O plenário do Conselho Nacional de Justiça decidiu por unanimidade nesta terça-feira (9) instaurar um Processo Administrativo Disciplinar (PAD) contra o desembargador Magid Nauef Láuar, integrante do Tribunal de Justiça de Minas Gerais.
O magistrado está afastado de suas funções desde fevereiro deste ano, por determinação do próprio CNJ. A investigação teve início após a repercussão de uma decisão judicial na qual Láuar votou pela absolvição de um homem acusado de estupro de vulnerável contra uma menina de 12 anos, em um caso ocorrido no Triângulo Mineiro.
Durante as apurações, a corregedoria do CNJ ampliou o escopo da investigação para analisar outros fatos supostamente ocorridos ao longo da trajetória profissional do desembargador, incluindo denúncias relacionadas ao período em que atuou como juiz nas comarcas de Ouro Preto e Betim.
Segundo o corregedor nacional de Justiça, ministro Mauro Campbell Marques, pelo menos sete pessoas prestaram depoimento relatando comportamentos considerados inadequados atribuídos ao magistrado.

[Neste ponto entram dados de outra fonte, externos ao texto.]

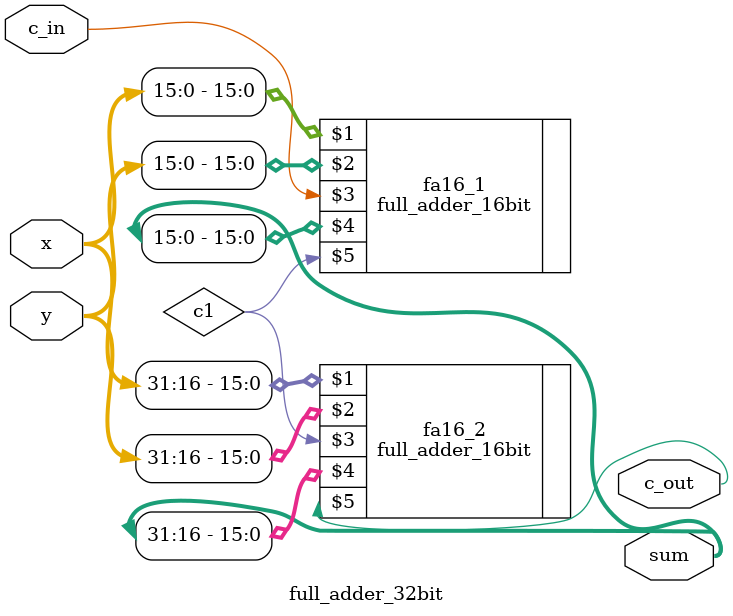
<source format=v>
`timescale 1ns / 1ps


module full_adder_32bit( //¸ðµâ ¼±¾ð
    x, y, c_in,
    sum, c_out
    );
    
input [31:0] x, y; //32bit
input c_in; //1bit
output [31:0] sum; //32bit
output c_out; //1bit
wire c1; //16bit full adderÀÇ c_out °ªÀ» Àü´ÞÇÏ´Â wire

//2°³ÀÇ 16bit full adder·Î ¼³°è
full_adder_16bit fa16_1 (x[15:0],y[15:0],c_in,sum[15:0],c1);
full_adder_16bit fa16_2 (x[31:16],y[31:16],c1,sum[31:16],c_out);
endmodule

</source>
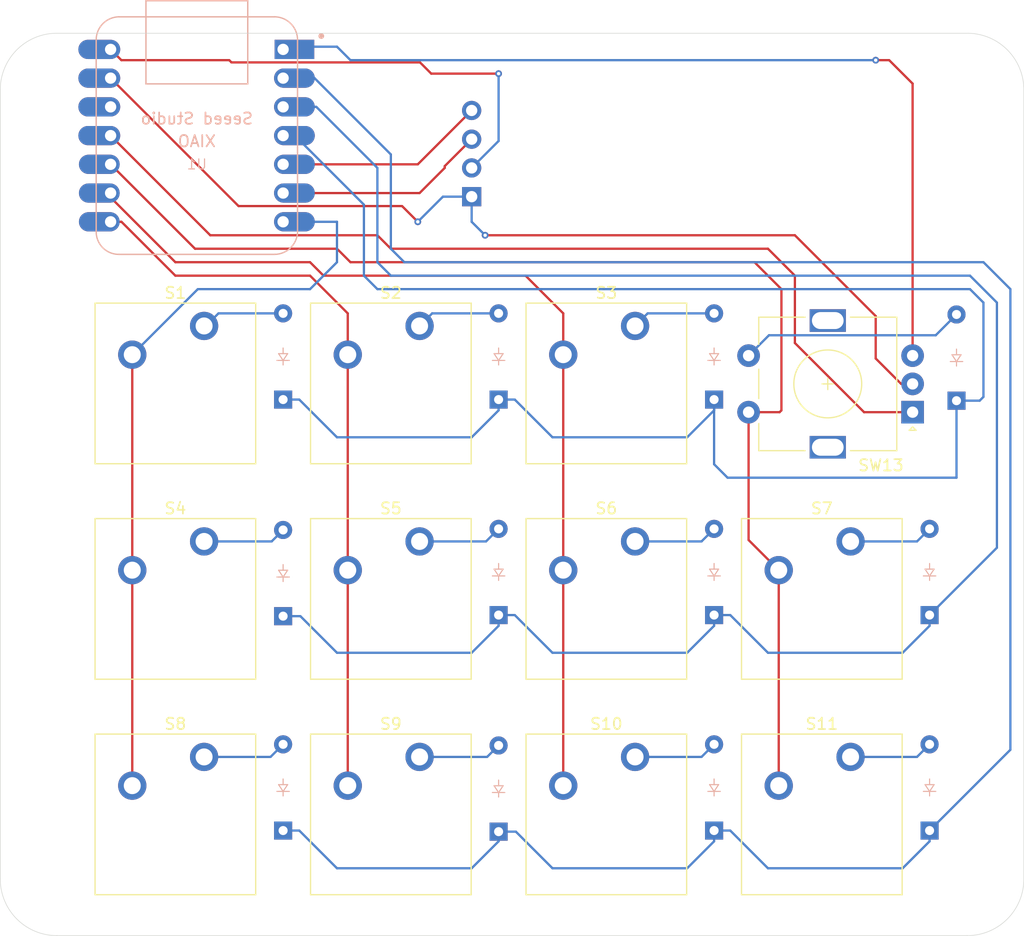
<source format=kicad_pcb>
(kicad_pcb
	(version 20240108)
	(generator "pcbnew")
	(generator_version "8.0")
	(general
		(thickness 1.6)
		(legacy_teardrops no)
	)
	(paper "A4")
	(layers
		(0 "F.Cu" signal)
		(31 "B.Cu" signal)
		(32 "B.Adhes" user "B.Adhesive")
		(33 "F.Adhes" user "F.Adhesive")
		(34 "B.Paste" user)
		(35 "F.Paste" user)
		(36 "B.SilkS" user "B.Silkscreen")
		(37 "F.SilkS" user "F.Silkscreen")
		(38 "B.Mask" user)
		(39 "F.Mask" user)
		(40 "Dwgs.User" user "User.Drawings")
		(41 "Cmts.User" user "User.Comments")
		(42 "Eco1.User" user "User.Eco1")
		(43 "Eco2.User" user "User.Eco2")
		(44 "Edge.Cuts" user)
		(45 "Margin" user)
		(46 "B.CrtYd" user "B.Courtyard")
		(47 "F.CrtYd" user "F.Courtyard")
		(48 "B.Fab" user)
		(49 "F.Fab" user)
		(50 "User.1" user)
		(51 "User.2" user)
		(52 "User.3" user)
		(53 "User.4" user)
		(54 "User.5" user)
		(55 "User.6" user)
		(56 "User.7" user)
		(57 "User.8" user)
		(58 "User.9" user)
	)
	(setup
		(stackup
			(layer "F.SilkS"
				(type "Top Silk Screen")
			)
			(layer "F.Paste"
				(type "Top Solder Paste")
			)
			(layer "F.Mask"
				(type "Top Solder Mask")
				(thickness 0.01)
			)
			(layer "F.Cu"
				(type "copper")
				(thickness 0.035)
			)
			(layer "dielectric 1"
				(type "core")
				(thickness 1.51)
				(material "FR4")
				(epsilon_r 4.5)
				(loss_tangent 0.02)
			)
			(layer "B.Cu"
				(type "copper")
				(thickness 0.035)
			)
			(layer "B.Mask"
				(type "Bottom Solder Mask")
				(thickness 0.01)
			)
			(layer "B.Paste"
				(type "Bottom Solder Paste")
			)
			(layer "B.SilkS"
				(type "Bottom Silk Screen")
			)
			(copper_finish "None")
			(dielectric_constraints no)
		)
		(pad_to_mask_clearance 0)
		(allow_soldermask_bridges_in_footprints no)
		(grid_origin 88.5225 83.7875)
		(pcbplotparams
			(layerselection 0x00010fc_ffffffff)
			(plot_on_all_layers_selection 0x0000000_00000000)
			(disableapertmacros no)
			(usegerberextensions no)
			(usegerberattributes yes)
			(usegerberadvancedattributes yes)
			(creategerberjobfile yes)
			(dashed_line_dash_ratio 12.000000)
			(dashed_line_gap_ratio 3.000000)
			(svgprecision 4)
			(plotframeref no)
			(viasonmask no)
			(mode 1)
			(useauxorigin no)
			(hpglpennumber 1)
			(hpglpenspeed 20)
			(hpglpendiameter 15.000000)
			(pdf_front_fp_property_popups yes)
			(pdf_back_fp_property_popups yes)
			(dxfpolygonmode yes)
			(dxfimperialunits yes)
			(dxfusepcbnewfont yes)
			(psnegative no)
			(psa4output no)
			(plotreference yes)
			(plotvalue yes)
			(plotfptext yes)
			(plotinvisibletext no)
			(sketchpadsonfab no)
			(subtractmaskfromsilk yes)
			(outputformat 1)
			(mirror no)
			(drillshape 0)
			(scaleselection 1)
			(outputdirectory "../Submission/everything exported/")
		)
	)
	(net 0 "")
	(net 1 "Row 0")
	(net 2 "Net-(D1-A)")
	(net 3 "Net-(D2-A)")
	(net 4 "Net-(D3-A)")
	(net 5 "Net-(D4-A)")
	(net 6 "Row 1")
	(net 7 "Net-(D5-A)")
	(net 8 "Net-(D6-A)")
	(net 9 "Net-(D7-A)")
	(net 10 "Net-(D8-A)")
	(net 11 "Row 2")
	(net 12 "Net-(D9-A)")
	(net 13 "Net-(D10-A)")
	(net 14 "Net-(D11-A)")
	(net 15 "GND")
	(net 16 "VCC")
	(net 17 "SDA")
	(net 18 "SCL")
	(net 19 "Col 0")
	(net 20 "Col 1")
	(net 21 "Col 2")
	(net 22 "Col 3")
	(net 23 "Rotary A")
	(net 24 "Rotary B")
	(net 25 "unconnected-(U1-3V3-Pad12)")
	(net 26 "Net-(D12-A)")
	(footprint "ScottoKeebs_MX:MX_PCB_1.00u" (layer "F.Cu") (at 155.1975 112.3625))
	(footprint "ScottoKeebs_MX:MX_PCB_1.00u" (layer "F.Cu") (at 155.1975 131.4125))
	(footprint "ScottoKeebs_MX:MX_PCB_1.00u" (layer "F.Cu") (at 98.0475 112.3625))
	(footprint "ScottoKeebs_MX:MX_PCB_1.00u" (layer "F.Cu") (at 117.0975 131.4125))
	(footprint "ScottoKeebs_Components:OLED_128x32" (layer "F.Cu") (at 122.64125 67.0025))
	(footprint "Rotary_Encoder:RotaryEncoder_Alps_EC11E-Switch_Vertical_H20mm" (layer "F.Cu") (at 163.2225 95.85625 180))
	(footprint "ScottoKeebs_MX:MX_PCB_1.00u" (layer "F.Cu") (at 136.1475 131.4125))
	(footprint "ScottoKeebs_MX:MX_PCB_1.00u" (layer "F.Cu") (at 98.0475 131.4125))
	(footprint "ScottoKeebs_MX:MX_PCB_1.00u" (layer "F.Cu") (at 117.0975 93.3125))
	(footprint "ScottoKeebs_MX:MX_PCB_1.00u" (layer "F.Cu") (at 117.0975 112.3625))
	(footprint "ScottoKeebs_MX:MX_PCB_1.00u" (layer "F.Cu") (at 136.1475 112.3625))
	(footprint "ScottoKeebs_MX:MX_PCB_1.00u" (layer "F.Cu") (at 136.1475 93.3125))
	(footprint "ScottoKeebs_MX:MX_PCB_1.00u" (layer "F.Cu") (at 98.0475 93.3125))
	(footprint "ScottoKeebs_Components:Diode_DO-35" (layer "B.Cu") (at 164.7225 132.84125 90))
	(footprint "ScottoKeebs_Components:Diode_DO-35" (layer "B.Cu") (at 126.6225 132.93875 90))
	(footprint "ScottoKeebs_Components:Diode_DO-35" (layer "B.Cu") (at 145.6725 132.84125 90))
	(footprint "footprints:XIAO-Generic-Hybrid-14P-2.54-21X17.8MM" (layer "B.Cu") (at 99.9475 71.405 180))
	(footprint "ScottoKeebs_Components:Diode_DO-35" (layer "B.Cu") (at 126.6225 94.74125 90))
	(footprint "ScottoKeebs_Components:Diode_DO-35" (layer "B.Cu") (at 107.5725 113.88875 90))
	(footprint "ScottoKeebs_Components:Diode_DO-35" (layer "B.Cu") (at 107.5725 132.84125 90))
	(footprint "ScottoKeebs_Components:Diode_DO-35" (layer "B.Cu") (at 145.6725 94.74125 90))
	(footprint "ScottoKeebs_Components:Diode_DO-35" (layer "B.Cu") (at 164.7225 113.79125 90))
	(footprint "ScottoKeebs_Components:Diode_DO-35" (layer "B.Cu") (at 167.10375 94.83875 90))
	(footprint "ScottoKeebs_Components:Diode_DO-35" (layer "B.Cu") (at 145.6725 113.79125 90))
	(footprint "ScottoKeebs_Components:Diode_DO-35" (layer "B.Cu") (at 107.5725 94.74125 90))
	(footprint "ScottoKeebs_Components:Diode_DO-35"
		(layer "B.Cu")
		(uuid "ea460a04-d1ec-48c3-be41-83b93aacd835")
		(at 126.6225 113.79125 90)
		(descr "Diode, DO-35_SOD27 series, Axial, Horizontal, pin pitch=7.62mm, , length*diameter=4*2mm^2, , http://www.diodes.com/_files/packages/DO-35.pdf")
		(tags "Diode DO-35_SOD27 series Axial Horizontal pin pitch 7.62mm  length 4mm diameter 2mm")
		(property "Reference" "D5"
			(at 3.81 2.12 90)
			(layer "B.SilkS")
			(hide yes)
			(uuid "9425538a-53bb-4247-945b-2a73a5b995e8")
			(effects
				(font
					(size 1 1)
					(thickness 0.15)
				)
				(justify mirror)
			)
		)
		(property "Value" "Diode"
			(at 3.81 -2.12 90)
			(layer "B.Fab")
			(hide yes)
			(uuid "0e5dba0c-03a2-4f65-9eb1-58591db03014")
			(effects
				(font
					(size 1 1)
					(thickness 0.15)
				)
				(justify mirror)
			)
		)
		(property "Footprint" "ScottoKeebs_Components:Diode_DO-35"
			(at 0 0 -90)
			(unlocked yes)
			(layer "B.Fab")
			(hide yes)
			(uuid "896d8c1f-5df2-4f84-a8e8-844a90c6627a")
			(effects
				(font
					(size 1.27 1.27)
					(thickness 0.15)
				)
				(justify mirror)
			)
		)
		(property "Datasheet" ""
			(at 0 0 -90)
			(unlocked yes)
			(layer "B.Fab")
			(hide yes)
			(uuid "fd8a84bf-768f-436f-8859-940820180243")
			(effects
				(font
					(size 1.27 1.27)
					(thickness 0.15)
				)
				(justify mirror)
			)
		)
		(property "Description" "1N4148 (DO-35) or 1N4148W (SOD-123)"
			(at 0 0 -90)
			(unlocked yes)
			(layer "B.Fab")
			(hide yes)
			(uuid "b17db270-f317-4ebc-b779-8dd9cce2446c")
			(effects
				(font
					(size 1.27 1.27)
					(thickness 0.15)
				)
				(justify mirror)
			)
		)
		(property "Sim.Device" "D"
			(at 0 0 -90)
			(unlocked yes)
			(layer "B.Fab")
			(hide yes)
			(uuid "e449ddb6-774d-4e26-9168-0b7e27ecc780")
			(effects
				(font
					(size 1 1)
					(thickness 0.15)
				)
				(justify mirror)
			)
		)
		(property "Sim.Pins" "1=K 2=A"
			(at 0 0 -90)
			(unlocked yes)
			(layer "B.Fab")
			(hide yes)
			(uuid "1557f77c-de3a-485f-a818-f8a4567dbd37")
			(effects
				(font
					(size 1 1)
					(thickness 0.15)
				)
				(justify mirror)
			)
		)
		(property ki_fp_filters "D*DO?35*")
		(path "/800573f7-177e-4bde-9f71-ecb5c711176c")
		(sheetname "Root")
		(sheetfile "hackpad.kicad_sch")
		(attr through_hole)
		(fp_line
			(start 3.46 -0.55)
			(end 3.46 0.55)
			(stroke
				(width 0.1)
				(type solid)
			)
			(layer "B.SilkS")
			(uuid "ce581716-6293-4826-a1eb-1c20bf61503c")
		)
		(fp_line
			(start 4.06 -0.4)
			(end 4.06 0.4)
			(stroke
				(width 0.1)
				(type solid)
			)
			(layer "B.SilkS")
			(uuid "c4a46408-a4f6-492a-b479-be85fb5e3bf0")
		)
		(fp_line
			(start 4.56 0)
			(end 4.06 0)
			(stroke
				(width 0.1)
				(type solid)
			)
			(layer "B.SilkS")
			(uuid "c12c21bd-3345-4a09-a896-a572bd30285f")
		)
		(fp_line
			(start 3.46 0)
			(end 4.06 -0.4)
			(stroke
				(width 0.1)
				(type solid)
			)
			(layer "B.SilkS")
			(uuid "214ee627-9b19-4267-9811-31ee90c0445b")
		)
		(fp_line
			(start 3.46 0)
			(end 3.06 0)
			(stroke
				(width 0.1)
				(type solid)
			)
			(layer "B.SilkS")
			(uuid "bbd156e9-20db-4c82-b2fb-a9cd710a90c3")
		)
		(fp_line
			(start 4.06 0.4)
			(end 3.46 0)
			(stroke
				(width 0.1)
				(type solid)
			)
			(layer "B.SilkS")
			(uuid "2ba9cf97-5fd0-4237-8a38-2444cf04892e")
		)
		(fp_line
			(start 8.67 -1.25)
			(end -1.05 -1.25)
			(stroke
				(width 0.05)
				(type solid)
			)
			(layer "B.CrtYd")
			(uuid "739a1d53-5e94-4913-887
... [37786 chars truncated]
</source>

Os relatos envolvem supostas investidas contra servidoras, estagiárias e funcionárias que teriam mantido algum tipo de vínculo profissional ou de subordinação em relação ao então juiz.
Ao apresentar seu voto, Campbell afirmou que parte das pessoas ouvidas procurou espontaneamente o CNJ para relatar os episódios investigados. O corregedor também destacou que diligências foram realizadas durante a apuração, incluindo medidas conduzidas com apoio da Polícia Federal.
No voto apresentado ao plenário, o ministro observou que várias das pessoas mencionadas nos relatos estavam em situação de vulnerabilidade, seja pela idade, seja pela relação funcional existente com o magistrado à época dos fatos.
Campbell também afirmou que os depoimentos apontam para uma percepção de que eventuais denúncias contra o desembargador dificilmente produziriam consequências, em razão da posição ocupada por ele dentro do Judiciário mineiro.
Com a abertura formal do PAD, o caso entra em uma nova fase processual. O procedimento prevê a produção de novas provas e a realização de diligências complementares, além de garantir ao magistrado o direito de apresentar defesa e contestar as acusações.
Defesa questiona acusações
Durante a sessão do CNJ, o advogado Daniel Calazans Palomino Teixeira, que representa Magid Láuar, argumentou que os relatos analisados se referem a fatos supostamente ocorridos há muitos anos.
A defesa pediu o reconhecimento da prescrição dos casos investigados e sustentou que alguns depoimentos podem ter sido influenciados pelo passar do tempo. Segundo o advogado, será demonstrado durante a instrução do processo que não houve irregularidades por parte do desembargador.
O mérito das acusações ainda será analisado pelo Conselho Nacional de Justiça ao longo da tramitação do processo disciplinar.